:: Excerpted passage ::
Rosario de Velasco Belausteguigoitia (Madrid, May 20, 1904 – Barcelona, March 2, 1991) was a Spanish figurative painter who was a member of the Sociedad de Artistas Ibéricos and close to the German New Objectivity.

== Life ==

Born in Madrid, in her early years she started an active painting career. "Pupil of Fernando Álvarez de Sotomayor y Zaragoza, developed a neo-traditional style imbued with Magic Realism. Her favourite subjects were seascapes, portraits and landscapes. In 1932, she obtained second prize at the National Fine Arts Exhibition with Adam and Eve, showing a fully-clothed man and woman lying in a meadow. In 1936, she took part in the Jeu de Paume exhibition “Contemporary Spanish art. Painting and sculpture”, where she presented Carnaval". Member of the female branch of the Falange Española, she take active part in many cultural events. During the Spanish Civil War she was sentenced to death in Barcelona but she escapes with the help, among others, from his future husband, Xavier Farrerons-Co, a MD. They both got married during the war in their own house and run away to France from the Catalan-French border to re-enter again from the French-Navarra border. They live in a small town in the Burgos province. In 1938 Rosario de Velasco delivered her only child in San Sebastian, a girl called María del Mar Farrerons de Velasco. At the end of the war the 3 of them return to Barcelona.

:: Records supplied ::
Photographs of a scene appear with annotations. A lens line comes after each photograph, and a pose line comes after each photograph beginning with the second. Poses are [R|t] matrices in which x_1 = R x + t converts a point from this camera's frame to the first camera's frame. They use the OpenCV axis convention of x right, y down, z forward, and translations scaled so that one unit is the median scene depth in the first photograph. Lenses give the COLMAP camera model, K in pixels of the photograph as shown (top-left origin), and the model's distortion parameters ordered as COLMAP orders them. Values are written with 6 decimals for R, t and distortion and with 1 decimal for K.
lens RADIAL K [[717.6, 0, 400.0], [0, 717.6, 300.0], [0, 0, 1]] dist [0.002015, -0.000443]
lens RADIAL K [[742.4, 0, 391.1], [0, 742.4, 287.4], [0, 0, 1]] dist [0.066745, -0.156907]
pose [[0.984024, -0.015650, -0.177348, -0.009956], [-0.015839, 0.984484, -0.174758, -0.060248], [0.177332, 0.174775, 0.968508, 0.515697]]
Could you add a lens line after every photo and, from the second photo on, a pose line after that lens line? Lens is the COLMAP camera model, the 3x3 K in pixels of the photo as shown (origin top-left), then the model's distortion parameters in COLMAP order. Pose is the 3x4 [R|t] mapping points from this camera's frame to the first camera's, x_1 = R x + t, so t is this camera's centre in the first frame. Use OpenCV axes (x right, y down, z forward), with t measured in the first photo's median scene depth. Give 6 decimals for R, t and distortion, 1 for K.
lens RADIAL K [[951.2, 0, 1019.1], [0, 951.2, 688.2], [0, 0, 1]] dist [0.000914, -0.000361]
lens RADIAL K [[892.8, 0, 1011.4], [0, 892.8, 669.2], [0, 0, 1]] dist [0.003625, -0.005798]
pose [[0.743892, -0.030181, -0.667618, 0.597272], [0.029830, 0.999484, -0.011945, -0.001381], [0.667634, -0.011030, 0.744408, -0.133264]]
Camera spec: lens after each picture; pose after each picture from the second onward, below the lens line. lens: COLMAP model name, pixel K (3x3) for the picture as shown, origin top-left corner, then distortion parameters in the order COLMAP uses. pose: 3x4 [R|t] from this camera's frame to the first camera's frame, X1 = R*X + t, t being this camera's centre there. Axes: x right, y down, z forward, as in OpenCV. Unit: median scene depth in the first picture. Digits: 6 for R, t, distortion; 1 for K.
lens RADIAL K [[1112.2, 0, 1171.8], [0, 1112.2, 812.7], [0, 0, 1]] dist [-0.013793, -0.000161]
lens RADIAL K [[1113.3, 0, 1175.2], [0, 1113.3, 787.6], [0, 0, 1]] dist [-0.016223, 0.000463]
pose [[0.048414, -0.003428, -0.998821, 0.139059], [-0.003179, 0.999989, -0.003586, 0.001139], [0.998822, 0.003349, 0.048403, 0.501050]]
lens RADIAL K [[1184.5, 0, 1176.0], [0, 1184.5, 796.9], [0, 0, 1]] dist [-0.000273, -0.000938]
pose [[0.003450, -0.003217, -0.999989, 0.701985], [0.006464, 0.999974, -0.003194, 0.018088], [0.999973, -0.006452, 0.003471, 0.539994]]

:: Your task ::
In the biography of Rosario de Velasco, which work won her second prize at the 1932 National Fine Arts Exhibition?

:: Answer space ::
Adam and Eve